In the series, Nikki walks listeners through the case using a massive case file that includes family interviews, Peterson’s recorded statements and the original 911 call from the night her mother was killed.
The response has been overwhelming, she said. And for Nikki, the public attention has also become a form of accountability – even if criminal charges never come.
“I’m presenting it to the world as my big grand jury,” Nikki said. “You can decide.”


‘This is not the end’
In February 2026, Nikki and her family finally got a meeting with the Yavapai County Attorney’s Office.
“After months of emails, media pressure, and requests, we finally sat down with them,” she says. “And within minutes, I realized something devastating. They weren’t there to move the case forward. They were there to explain why they wouldn’t.”
Prosecutors told the family the case would likely only move forward with either a confession or a recorded confrontation call, according to Nikki.
The Independent reached out to the Yavapai County Attorney’s Office for comment and was told that they “cannot comment on any investigation into the alleged homicide.”
The Sedona Police Department, which also worked the case at one point, told The Independent that it is “not currently an active case,” adding that the agency provided the cold case review to the Yavapai County Attorney’s Office.

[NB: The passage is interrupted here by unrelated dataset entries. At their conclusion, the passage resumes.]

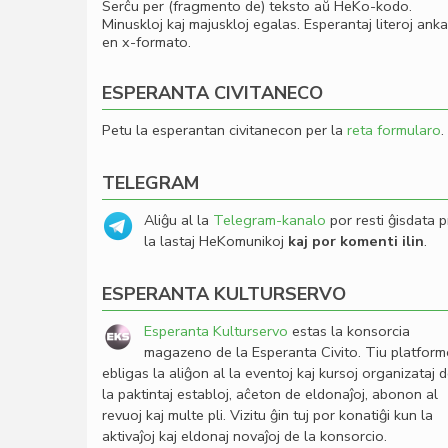
Serĉu per (fragmento de) teksto aŭ HeKo-kodo.
Minuskloj kaj majuskloj egalas. Esperantaj literoj ank
en x-formato.
ESPERANTA CIVITANECO
Petu la esperantan civitanecon per la
reta formularo
.
TELEGRAM
Aliĝu al la
Telegram-kanalo
por resti ĝisdata p
la lastaj HeKomunikoj
kaj por komenti ilin
.
ESPERANTA KULTURSERVO
Esperanta Kulturservo
estas la konsorcia
magazeno de la Esperanta Civito. Tiu platfor
ebligas la aliĝon al la eventoj kaj kursoj organizataj 
la paktintaj establoj, aĉeton de eldonaĵoj, abonon al
revuoj kaj multe pli. Vizitu ĝin tuj por konatiĝi kun la
aktivaĵoj kaj eldonaj novaĵoj de la konsorcio.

“After more than thirty years… the system is essentially asking the family to solve the case ourselves,” she said on the podcast. “That moment left me feeling something I didn’t expect after fighting this hard for this long: Defeated.”
Nikki told The Independent that she’ll continues to speak out, hoping someone with information to move the case forward will come step up.
“Anybody out there listening to the podcast could be the key to justice,” she says. “So I’ll keep talking – whether one person listens, or a million.”